Familial Glucocorticoid Deficiency is a medical condition that occurs when there is insufficient production of the glucocorticoid hormone by the adrenal glands. The signs and symptoms of this disease often start as early as childhood. Children develop low sugar levels due to this disease. Common symptoms in children are :
• Deep hyper pigmentation of the skin
• Pallor, sweating , palpitations and anxiety
• Abdominal symptoms
• Vision changes
• Seizures and Coma
• Mood changes
In newborn the symptoms are irritability, respiratory distress, seizures and apnea.

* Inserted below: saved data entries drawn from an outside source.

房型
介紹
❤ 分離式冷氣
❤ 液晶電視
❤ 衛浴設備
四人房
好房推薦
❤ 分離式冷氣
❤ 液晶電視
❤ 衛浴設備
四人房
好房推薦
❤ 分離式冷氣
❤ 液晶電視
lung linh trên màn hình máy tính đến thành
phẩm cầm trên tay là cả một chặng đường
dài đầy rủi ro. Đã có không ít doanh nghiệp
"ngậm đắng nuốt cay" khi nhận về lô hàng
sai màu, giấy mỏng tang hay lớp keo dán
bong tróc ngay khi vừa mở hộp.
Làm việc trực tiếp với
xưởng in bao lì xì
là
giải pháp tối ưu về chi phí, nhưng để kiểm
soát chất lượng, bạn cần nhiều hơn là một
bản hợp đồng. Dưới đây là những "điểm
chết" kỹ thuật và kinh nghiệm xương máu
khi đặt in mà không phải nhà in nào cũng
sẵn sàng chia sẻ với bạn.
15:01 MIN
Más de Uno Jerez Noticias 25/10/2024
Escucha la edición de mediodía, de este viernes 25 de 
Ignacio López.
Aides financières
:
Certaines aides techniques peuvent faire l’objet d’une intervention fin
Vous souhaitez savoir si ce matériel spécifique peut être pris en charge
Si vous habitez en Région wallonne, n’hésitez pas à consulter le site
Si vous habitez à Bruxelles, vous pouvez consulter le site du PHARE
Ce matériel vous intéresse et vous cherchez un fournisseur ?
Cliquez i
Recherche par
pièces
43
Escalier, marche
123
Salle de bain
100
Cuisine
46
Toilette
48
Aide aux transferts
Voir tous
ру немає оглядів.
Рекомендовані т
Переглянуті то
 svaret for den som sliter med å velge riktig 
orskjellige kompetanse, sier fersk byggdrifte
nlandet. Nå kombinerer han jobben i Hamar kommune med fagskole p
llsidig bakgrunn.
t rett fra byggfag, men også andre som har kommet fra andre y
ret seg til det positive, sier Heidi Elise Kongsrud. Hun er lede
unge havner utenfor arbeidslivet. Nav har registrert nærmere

HOW IS FAMILIAL GLUCOCORTICOID DEFICIENCY DIAGNOSED?
The condition is usually diagnosed in the neonatal period. Based on the condition and regular blood glucose checks, the general physician may recommend adrenal imaging and histopathology for investigating the condition further.
HOW IS FAMILIAL GLUCOCORTICOID DEFICIENCY TREATED?
The treatment for this problem is rather intensive and exhausting starting with replacement therapy with oral hydrocortisone. Dose modification and check from time to time becomes mandatory to keep the problem in control.
DID YOU KNOW?
Overtreatment may result in poor linear growth, hypertension, edema, euphoria, insomnia, headache, steroid-induced acne,
hyperglycemia, Cushing syndrome, peptic ulcers, and cataract formation.